Valdin grabbed the other goblin, who until this moment didn’t realize what was going on. Sowell and Valdin each took an arm and held the poor creature with his back to the freshly packed explosives. Squirming and struggling against them, the Venture Company goblin was about to scream when the other goblin hopped on his chest and pinched his mouth shut.
“Do it,” he shrieked.
Sowell pressed the button and the charge exploded in a puff of smoke, splattering goblin blood across the ground below them. The door swung open and they all hit the ground in a bloody mess.
“I’ll git the boomsticks and cover ya, git runnin’!” Valdin said.
Sowell and the goblin took off into the night.

Evanthe
10-01-2007, 09:58 AM
His services are quite useful.

Lovely
10-26-2007, 09:47 AM
I have a great amount of respect for the man. Anytime he needs anything, he knows he can call on me.

Leoren
11-12-2007, 04:06 AM
One moment, I feel like all I want to do is wring his neck for everything he stands for.

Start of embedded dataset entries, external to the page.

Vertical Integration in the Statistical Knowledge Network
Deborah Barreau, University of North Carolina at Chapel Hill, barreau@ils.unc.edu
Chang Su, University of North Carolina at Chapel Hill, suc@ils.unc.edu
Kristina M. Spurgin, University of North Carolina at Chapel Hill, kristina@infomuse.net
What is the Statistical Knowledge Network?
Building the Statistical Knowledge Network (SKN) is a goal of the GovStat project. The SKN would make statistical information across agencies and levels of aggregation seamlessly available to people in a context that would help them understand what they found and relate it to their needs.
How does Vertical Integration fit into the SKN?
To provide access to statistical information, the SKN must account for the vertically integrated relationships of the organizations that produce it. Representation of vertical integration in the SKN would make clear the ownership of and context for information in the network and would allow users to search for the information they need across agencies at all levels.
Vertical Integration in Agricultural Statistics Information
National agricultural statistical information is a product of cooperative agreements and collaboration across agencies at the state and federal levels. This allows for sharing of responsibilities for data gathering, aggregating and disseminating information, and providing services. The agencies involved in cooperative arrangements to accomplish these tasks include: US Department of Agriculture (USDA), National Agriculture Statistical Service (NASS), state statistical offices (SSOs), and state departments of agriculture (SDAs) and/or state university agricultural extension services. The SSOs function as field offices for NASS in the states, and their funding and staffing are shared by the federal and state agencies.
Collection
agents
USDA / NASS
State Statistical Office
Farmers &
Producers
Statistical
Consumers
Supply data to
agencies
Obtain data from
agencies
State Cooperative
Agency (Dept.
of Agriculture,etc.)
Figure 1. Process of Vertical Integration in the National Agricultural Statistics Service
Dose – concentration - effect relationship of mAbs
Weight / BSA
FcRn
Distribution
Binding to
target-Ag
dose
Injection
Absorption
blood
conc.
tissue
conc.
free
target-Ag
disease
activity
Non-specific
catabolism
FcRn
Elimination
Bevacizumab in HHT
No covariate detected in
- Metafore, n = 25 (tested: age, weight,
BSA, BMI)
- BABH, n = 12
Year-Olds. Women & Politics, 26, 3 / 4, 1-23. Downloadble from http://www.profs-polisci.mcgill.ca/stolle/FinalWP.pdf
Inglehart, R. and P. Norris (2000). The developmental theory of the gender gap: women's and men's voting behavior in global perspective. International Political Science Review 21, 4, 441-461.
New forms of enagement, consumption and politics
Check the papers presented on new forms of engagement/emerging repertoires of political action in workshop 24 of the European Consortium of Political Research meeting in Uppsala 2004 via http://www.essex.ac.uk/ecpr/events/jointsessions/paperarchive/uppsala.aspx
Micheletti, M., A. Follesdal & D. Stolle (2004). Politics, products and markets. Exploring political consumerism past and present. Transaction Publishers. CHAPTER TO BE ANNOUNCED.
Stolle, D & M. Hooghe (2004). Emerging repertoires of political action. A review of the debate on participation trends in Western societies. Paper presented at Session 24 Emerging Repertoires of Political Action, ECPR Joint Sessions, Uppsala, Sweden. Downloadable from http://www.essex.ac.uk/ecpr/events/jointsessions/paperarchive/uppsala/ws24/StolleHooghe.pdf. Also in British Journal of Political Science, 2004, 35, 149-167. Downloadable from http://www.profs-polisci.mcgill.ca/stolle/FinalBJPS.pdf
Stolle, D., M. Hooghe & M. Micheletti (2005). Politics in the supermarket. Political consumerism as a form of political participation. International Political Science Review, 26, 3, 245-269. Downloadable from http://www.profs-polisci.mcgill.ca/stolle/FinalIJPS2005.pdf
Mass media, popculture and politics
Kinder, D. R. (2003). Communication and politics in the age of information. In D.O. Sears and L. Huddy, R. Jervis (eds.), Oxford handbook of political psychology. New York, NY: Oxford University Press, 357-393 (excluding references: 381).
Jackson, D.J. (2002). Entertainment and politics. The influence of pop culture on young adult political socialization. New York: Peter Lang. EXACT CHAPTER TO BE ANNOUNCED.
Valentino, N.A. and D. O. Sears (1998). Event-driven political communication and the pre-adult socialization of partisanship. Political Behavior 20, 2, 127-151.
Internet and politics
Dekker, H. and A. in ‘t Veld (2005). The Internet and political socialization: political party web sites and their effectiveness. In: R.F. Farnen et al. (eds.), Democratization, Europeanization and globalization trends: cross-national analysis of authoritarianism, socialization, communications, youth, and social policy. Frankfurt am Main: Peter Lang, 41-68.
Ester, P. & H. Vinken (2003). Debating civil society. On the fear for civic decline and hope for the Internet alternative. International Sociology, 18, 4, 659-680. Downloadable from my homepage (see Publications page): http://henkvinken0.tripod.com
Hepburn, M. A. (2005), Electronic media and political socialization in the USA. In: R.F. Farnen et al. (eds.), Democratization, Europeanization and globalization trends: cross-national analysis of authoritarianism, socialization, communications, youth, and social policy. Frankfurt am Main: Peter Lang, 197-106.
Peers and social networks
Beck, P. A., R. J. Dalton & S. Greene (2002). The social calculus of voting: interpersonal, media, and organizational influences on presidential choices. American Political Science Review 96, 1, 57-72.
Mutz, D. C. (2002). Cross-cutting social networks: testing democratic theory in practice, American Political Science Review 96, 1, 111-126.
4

... Then the next moment I find myself enjoying a simple chat with the man. Strange times indeed.

Xiphus
11-12-2007, 08:03 AM
I do not know him well. Yes, I am introduced to him by Kyllavertin, the leader of the Horde-side Da Cartel Enforcers, and was told that he has a very great head for business. Other than that, though....I don't know much.

Hellista
11-13-2007, 08:11 AM
I still can't figure this man out. Normally, I kill any dwarf I see on sight. But our school has a pact with the Cartel, and so for the sake of the pact I stay my hand. But listening to the dwarf speak through his translator leads me to think if he had been my father, perhaps I would not have ended up in the shape I am today.

After listening to his speech the other night, I am convinced that the Cartel mean me no harm. If I ever encounter him out in the world, I will not flay the skin from his drunken little pirate body. He is alright in my book.

Naheal
08-24-2008, 06:55 AM
"Now, there's a name I haven't heard in a long time. Wonder how he's doing since the Enforcers broke apart..."

Thalarios
08-24-2008, 07:50 AM
"Sowell? He was like a father to me...Well, er, a father that yelled a lot, smacked me when I did stupid things...Uh, didn't care for sharing, didn't spend much time with me outside our missions, sailor's mouth, had an odd sense in fashion, creepy boar, weird beard..."

The Human trails off, staring blankly at the sky.

"Amazing guy though. He looked out for me, y'know? Couldn't ask for a better leader than him, which is a shame since he isn't around these parts anymore."

Thalarios grins wryly, chuckling.

"I guess I'll just have to find a boat that'll take me to him, eh?"